Ainda assim, e na minha opinião, Clinton continua a ser a grande favorita e vejo como muito difícil o triunfo de Donald Trump no voto popular, mas, mais importante ainda, no Colégio Eleitoral. Isto porque Hillary consolidou uma importante firewall de Estados que lhe permitem chegar, como se pode ver no mapa acima, a um número muito próximo dos 270 votos eleitorais necessários para ser eleita como a 45ª Presidente norte-americana. Ao aguentar os Estados tradicionalmente democratas (no Nordeste, na costa Oeste e no Midwest) e ao juntar-lhes os novos bastiões democratas na Virginia, New Mexico e Colorado, que, nos últimos anos viram as alterações demográficas fazerem passar estes Estados definitivamente para a coluna azul, Hillary Clinton fica apenas a dois votos do número mágico.

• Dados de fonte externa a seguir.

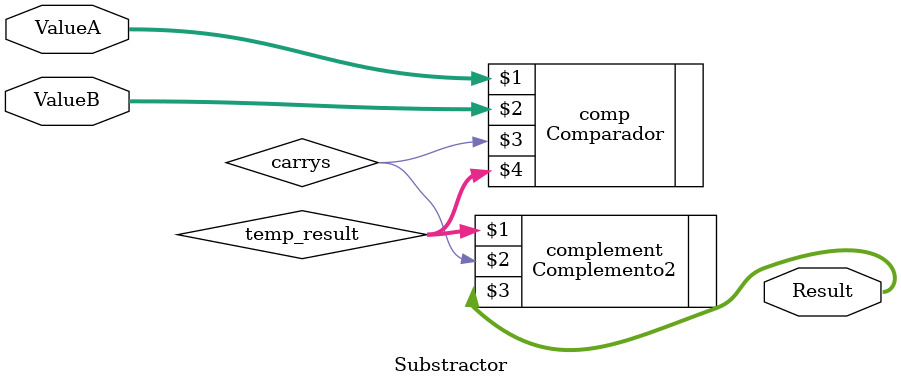
<source format=sv>
module Substractor #(parameter N=11)
	(
	input [N-1:0] ValueA, ValueB,
	output [N-1:0] Result
	);
	logic carrys;
	logic [N-1:0] temp_result;
	
	Comparador #(N) comp(ValueA,ValueB,carrys,temp_result);
	Complemento2 #(N) complement(temp_result,carrys,Result);

endmodule

</source>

Ou seja, bastará à nomeada do Partido Democrata vencer qualquer um dos Estados toss-up - New Hampshire, North Carolina, Florida, Ohio, Iowa ou Nevada. E se no Ohio e no Iowa, Trump parece bem posicionado para garantir um triunfo (dois Estados com muitos blue collar workers, um grupo que apoia maioritariamente o candidato republicano), já no Nevada, na North Carolina e no New Hampshire é Hillary quem parte como favorita, estando a Florida num verdadeiro empate técnico. 

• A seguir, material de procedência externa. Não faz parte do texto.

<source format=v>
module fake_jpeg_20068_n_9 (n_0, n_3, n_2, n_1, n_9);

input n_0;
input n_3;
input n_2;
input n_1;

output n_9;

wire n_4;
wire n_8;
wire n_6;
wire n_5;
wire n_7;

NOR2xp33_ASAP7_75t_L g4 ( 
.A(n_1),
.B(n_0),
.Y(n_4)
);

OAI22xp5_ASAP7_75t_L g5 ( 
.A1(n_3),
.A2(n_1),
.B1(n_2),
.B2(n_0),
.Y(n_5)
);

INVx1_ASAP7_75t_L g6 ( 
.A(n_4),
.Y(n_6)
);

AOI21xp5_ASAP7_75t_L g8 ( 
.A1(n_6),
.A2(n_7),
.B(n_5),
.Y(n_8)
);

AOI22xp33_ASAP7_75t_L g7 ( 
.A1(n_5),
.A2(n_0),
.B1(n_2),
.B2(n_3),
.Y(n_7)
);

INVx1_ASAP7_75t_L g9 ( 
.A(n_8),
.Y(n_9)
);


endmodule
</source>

É verdade que os republicanos continuam a afirmar que têm hipóteses na Virginia (onde Clinton surgiu na frente de 28 das últimas 30 sondagens), no Colorado (um Estado com muitos jovens, eleitores com altos níveis de instrução e muitos hispânicos), na Pennsylvania (o blue state que é sempre "namorado" pelo GOP) e no Michigan (onde existem muitos blue collar workers, mas onde impera a indústria automóvel, salva pelos democratas), mas qualquer um destes Estados parece-me fora do alcance de Trump - ainda que os democratas pareçam algo preocupados com o Michigan (Clinton agendou mesmo uma visita de última hora a Detroit).
Por sua vez, os democratas também contam com alguns long shots, nomeadamente o Arizona, a Georgia e, em menor medida (e muito mais incerto, por falta de sondagens), o Alaska. Contudo, estas serão apostas de segunda linha para Hillary Clinton, que terá mais a ganhar em apostar as suas fichas nos Estados toss up, onde se decidirá a corrida, caso se confirmem os cenários de uma disputa muito equilibrada.

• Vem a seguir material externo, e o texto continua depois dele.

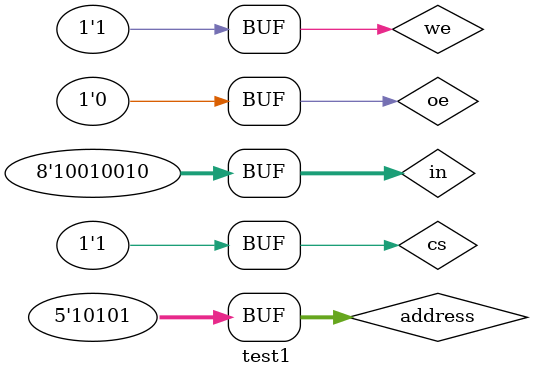
<source format=v>
`timescale 1ns / 1ps


module test1;

	// Inputs
	reg [7:0] in;
	reg cs;
	reg oe;
	reg we;
	reg [4:0] address;

	// Outputs
	wire [7:0] out;

	// Instantiate the Unit Under Test (UUT)
	sram_chip uut (
		.out(out), 
		.in(in), 
		.cs(cs), 
		.oe(oe), 
		.we(we), 
		.address(address)
	);

	initial begin
		$monitor($time," address=%d, input=%d, cs=%b, oe=%b, we=%b, output=%d",address,in,cs,oe,we,out);

		in = 8'b10010010;
		cs = 0;
		oe = 0;
		we = 1;
		address = 5'b11111;
		#10
		address = 5'b10000;
		#10
		we = 0;
		#10
		we = 1;
		#10
		address = 5'b10101;
		cs = 1;
	end
endmodule

</source>
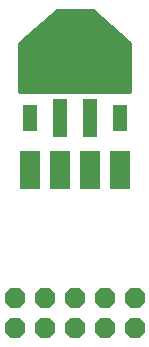
<source format=gts>
G75*
G70*
%OFA0B0*%
%FSLAX24Y24*%
%IPPOS*%
%LPD*%
%AMOC8*
5,1,8,0,0,1.08239X$1,22.5*
%
%ADD10C,0.0100*%
%ADD11R,0.0474X0.1261*%
%ADD12R,0.0474X0.0867*%
%ADD13OC8,0.0680*%
%ADD14R,0.0671X0.1261*%
D10*
X002541Y009491D02*
X006241Y009491D01*
X006241Y011141D01*
X004991Y012241D01*
X003791Y012241D01*
X002541Y011141D01*
X002541Y009491D01*
X002541Y009503D02*
X006241Y009503D01*
X006241Y009601D02*
X002541Y009601D01*
X002541Y009700D02*
X006241Y009700D01*
X006241Y009798D02*
X002541Y009798D01*
X002541Y009897D02*
X006241Y009897D01*
X006241Y009995D02*
X002541Y009995D01*
X002541Y010094D02*
X006241Y010094D01*
X006241Y010193D02*
X002541Y010193D01*
X002541Y010291D02*
X006241Y010291D01*
X006241Y010390D02*
X002541Y010390D01*
X002541Y010488D02*
X006241Y010488D01*
X006241Y010587D02*
X002541Y010587D01*
X002541Y010685D02*
X006241Y010685D01*
X006241Y010784D02*
X002541Y010784D01*
X002541Y010882D02*
X006241Y010882D01*
X006241Y010981D02*
X002541Y010981D01*
X002541Y011079D02*
X006241Y011079D01*
X006199Y011178D02*
X002583Y011178D01*
X002695Y011276D02*
X006087Y011276D01*
X005975Y011375D02*
X002807Y011375D01*
X002919Y011474D02*
X005863Y011474D01*
X005751Y011572D02*
X003031Y011572D01*
X003143Y011671D02*
X005639Y011671D01*
X005527Y011769D02*
X003255Y011769D01*
X003367Y011868D02*
X005415Y011868D01*
X005303Y011966D02*
X003479Y011966D01*
X003591Y012065D02*
X005191Y012065D01*
X005079Y012163D02*
X003703Y012163D01*
D11*
X003891Y008641D03*
X004891Y008641D03*
D12*
X005891Y008641D03*
X002891Y008641D03*
D13*
X002391Y001641D03*
X002391Y002641D03*
X003391Y002641D03*
X003391Y001641D03*
X004391Y001641D03*
X004391Y002641D03*
X005391Y002641D03*
X005391Y001641D03*
X006391Y001641D03*
X006391Y002641D03*
D14*
X005891Y006891D03*
X004891Y006891D03*
X003891Y006891D03*
X002891Y006891D03*
M02*

</source>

Curiosamente, não é totalmente descabido que nenhum dos candidatos chegue aos 270 votos eleitorais, num cenário de empate a 269 entre Hillary e Trump (com o republicano a vencer todos os toss up states, mas Hillary a vencer o voto do 2º distrito eleitoral do Maine), ou com o candidato independente Evan McMullin a amealhar a vitória no Utah e a impedir que os principais candidatos alcancem o número mágico de 270 votos. Nesse caso, a decisão passaria para a Câmara dos Representantes, que votaria por Estado e não por Congressista. Quer isto dizer que cada Estado teria um voto, votando de acordo com a maioria da sua delegação. Ou seja, tendo em conta o actual figurino da House, a vitória seria, quase de certeza, atribuída a Donald Trump, caso se confirmasse este cenário possível, mas improvável.